The message inside "the world's most mysterious medieval manuscript" has eluded cryptographers, mathematicians and linguists for over a century.
And for many, the so-called Voynich book is assumed to be a hoax.
But a new study, published in the journal Plos One, suggests the manuscript may, after all, hold a genuine message.
Scientists say they found linguistic patterns they believe to be meaningful words within the text.
Whether or not it really does have any meaningful information, though, is much debated by amateurs and professionals alike.
It was even investigated by a team of prominent code breakers during WWII who successfully cracked complex encrypted enemy messages, but they failed to find meaning in the text.
The book has been dated to the early 1400s, but it largely disappeared from public record until 1912 when an antique book dealer called Wilfrid Voynich bought it amongst a number of second-hand publications in Italy.
Marcelo Montemurro, a theoretical physicist from the University of Manchester, UK, has spent many years analysing its linguistic patterns and says he hopes to unravel the manuscript's mystery, which he believes his new research is one step closer to doing.
"The text is unique, there are no similar works and all attempts to decode any possible message in the text have failed. It's not easy to dismiss the manuscript as simple nonsensical gibberish, as it shows a significant [linguistic] structure," he told BBC News.
Dr Montemurro and a colleague used a computerised statistical method to analyse the text, an approach that has been known to work on other languages.
They focused on patterns of how the words were arranged in order to extract meaningful content-bearing words.
"There is substantial evidence that content-bearing words tend to occur in a clustered pattern, where they are required as part of the specific information being written," he explains.
"Over long spans of texts, words leave a statistical signature about their use. When the topic shifts, other words are needed.
"The semantic networks we obtained clearly show that related words tend to share structure similarities. This also happens to a certain degree in real languages."
Dr Montemurro believes it unlikely that these features were simply "incorporated" into the text to make a hoax more realistic, as most of the required academic knowledge of these structures did not exist at the time the Voynich manuscript was created.
Though he has found a pattern, what the words mean remains a mystery. The very fact that a century of brilliant minds have analysed the work with little progress means some believe a hoax is the only likely explanation.
Gordon Rugg, a mathematician from Keele University, UK, is one such academic. He has even produced his own complex code deliberately similar to "Voynichese" to show how a text can appear to have meaningful patterns, even though it is "gibberish hoax text".

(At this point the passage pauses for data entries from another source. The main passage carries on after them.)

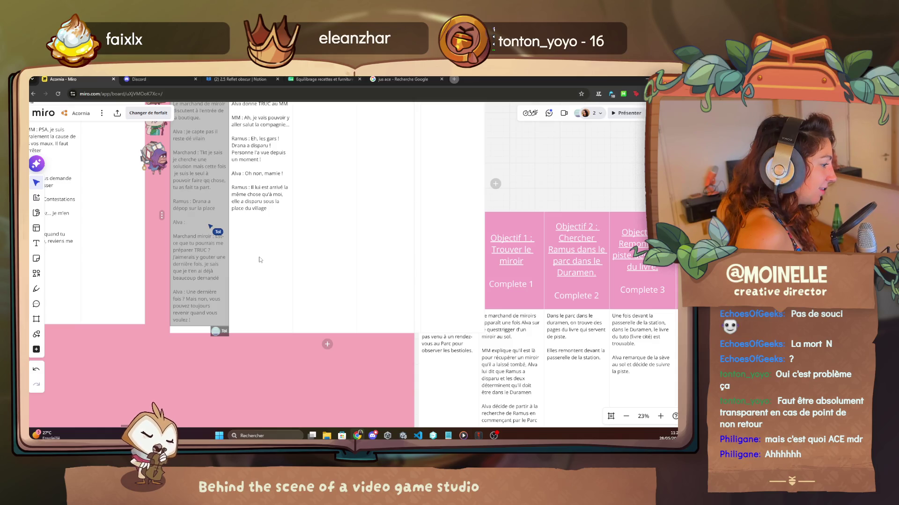
{"action": "type", "text": "Je vais check"}
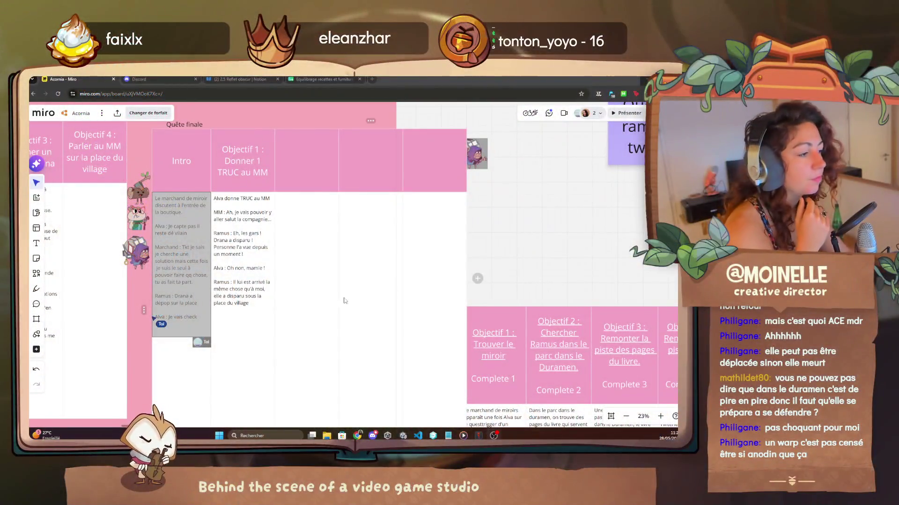
{"action": "scroll", "coordinate": [344, 300], "scroll_direction": "up", "scroll_amount": 3}
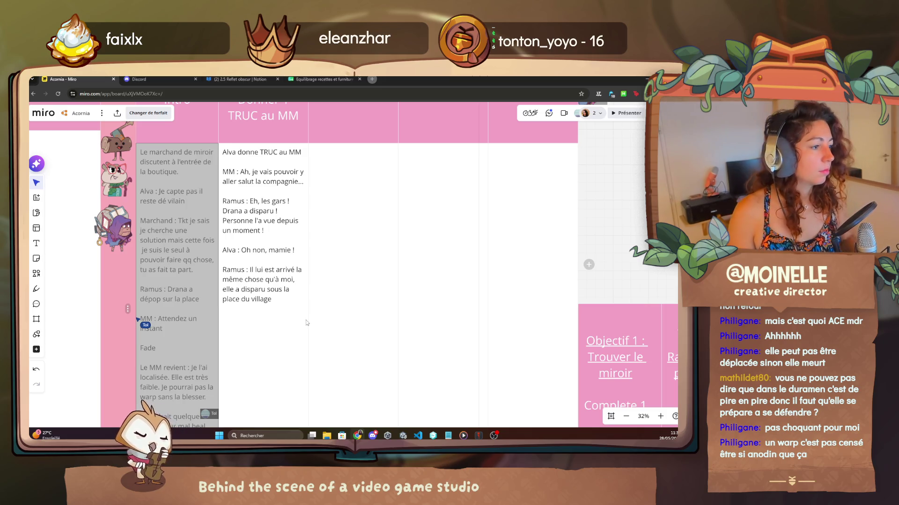
Step: Finish the MM line with 'essayer.' and add a line saying reaching it won't be easy
{"action": "scroll", "coordinate": [277, 287], "scroll_direction": "down", "scroll_amount": 1}
{"action": "scroll", "coordinate": [277, 288], "scroll_direction": "down", "scroll_amount": 1}
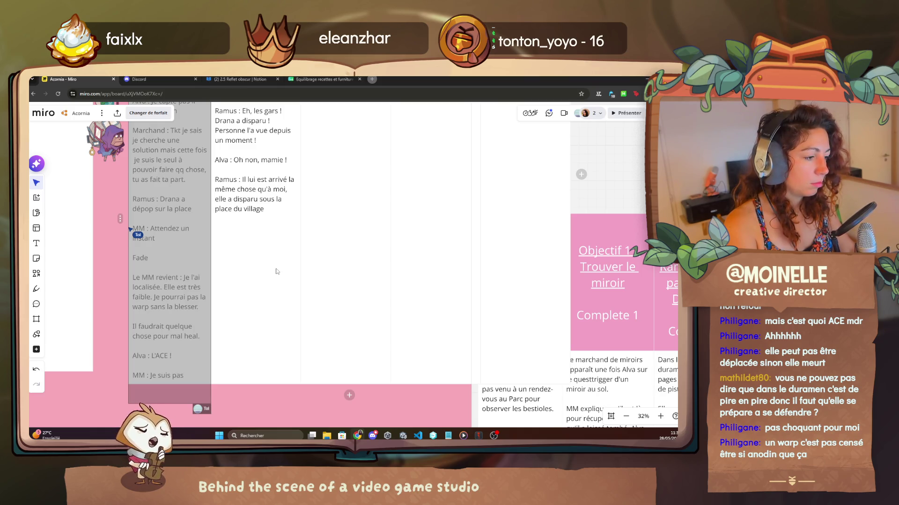
{"action": "type", "text": "ue ça va marcher mais"}
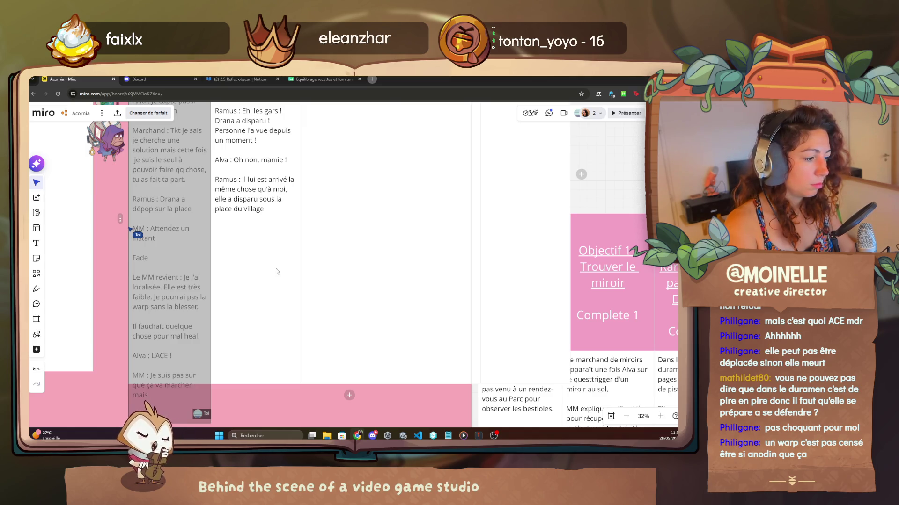
{"action": "type", "text": "t essaye"}
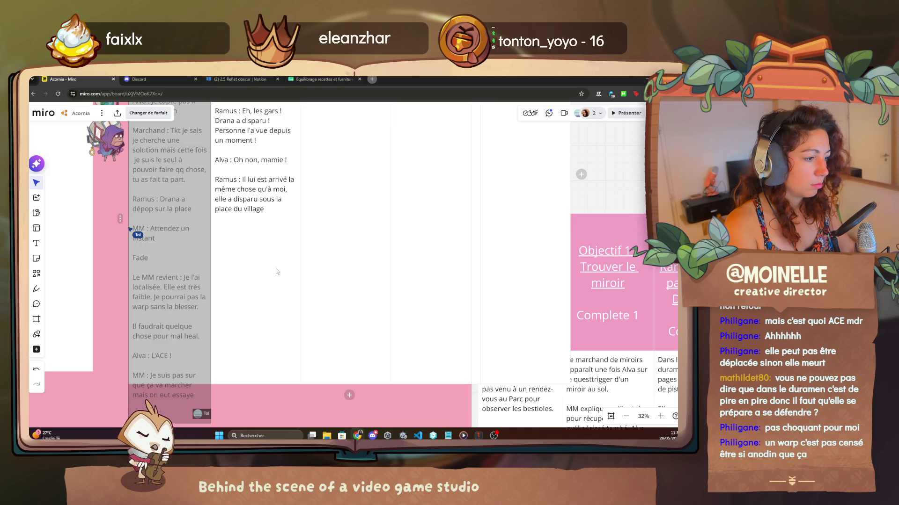
{"action": "type", "text": "r."}
{"action": "key", "text": "Return"}
{"action": "type", "text": "L'a"}
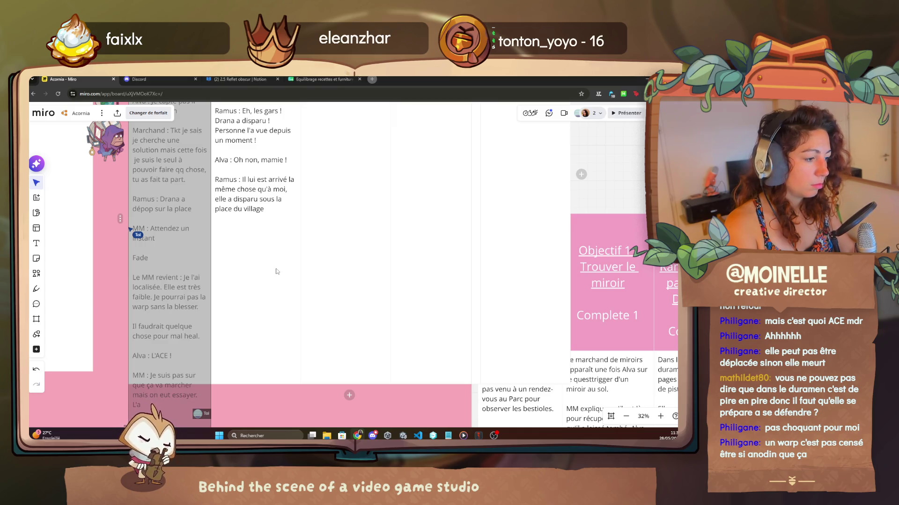
{"action": "type", "text": "re va"}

He says the new findings do not rule out the hoax theory, which the researchers argue.
"The findings aren't anything new. It's been accepted for decades that the statistical properties of Voynichese are similar, but not identical, to those of real languages.
"I don't think there's much chance that the Voynich manuscript is simply an unidentified language, because there are too many features in its text that are very different from anything found in any real language."
Gordon Rugg does not believe it contains an unknown code, which is another theory of what the text may be: "Some of the features of the manuscript's text, such as the way that it consists of separate words, are inconsistent with most methods of encoding text. Modern codes almost invariably avoid having separate words, as those would be an easy way to crack most coding systems."
As to its enduring appeal, an unsolved cipher could be "hiding almost anything", says Craig Bauer, author of Secret History: The Story of Cryptology.
"It could solve a major crime, reveal buried treasure worth millions or in the case of the Voynich manuscript, rewrite the history of science," he adds.
Dr Bauer's opinion of whether it is meaningful is often swayed, he admits. While he recently believed it to be a hoax, the new analysis has now shifted his opinion.
But despite this, he still believes it is a made up language, as opposed to a real naturally evolving one, or "it would have been broken years ago".
"However, I still feel that it's very much an open question and I may change my mind a few times before a proof is obtained one way or the other."
But Dr Montemurro is firm in his belief, and argues that the hoax hypothesis cannot possibly explain the semantic patterns he has discovered.
He is aware that his analysis leaves many questions still unanswered, such as whether it is an encoded version of a known language or whether a totally invented language.
"After this study, any new support for the hoax hypothesis should address the emergence of this sophisticated structure explicitly. So far, this has not been done.
"There must be a story behind it, which we may never know," Dr Montemurro adds.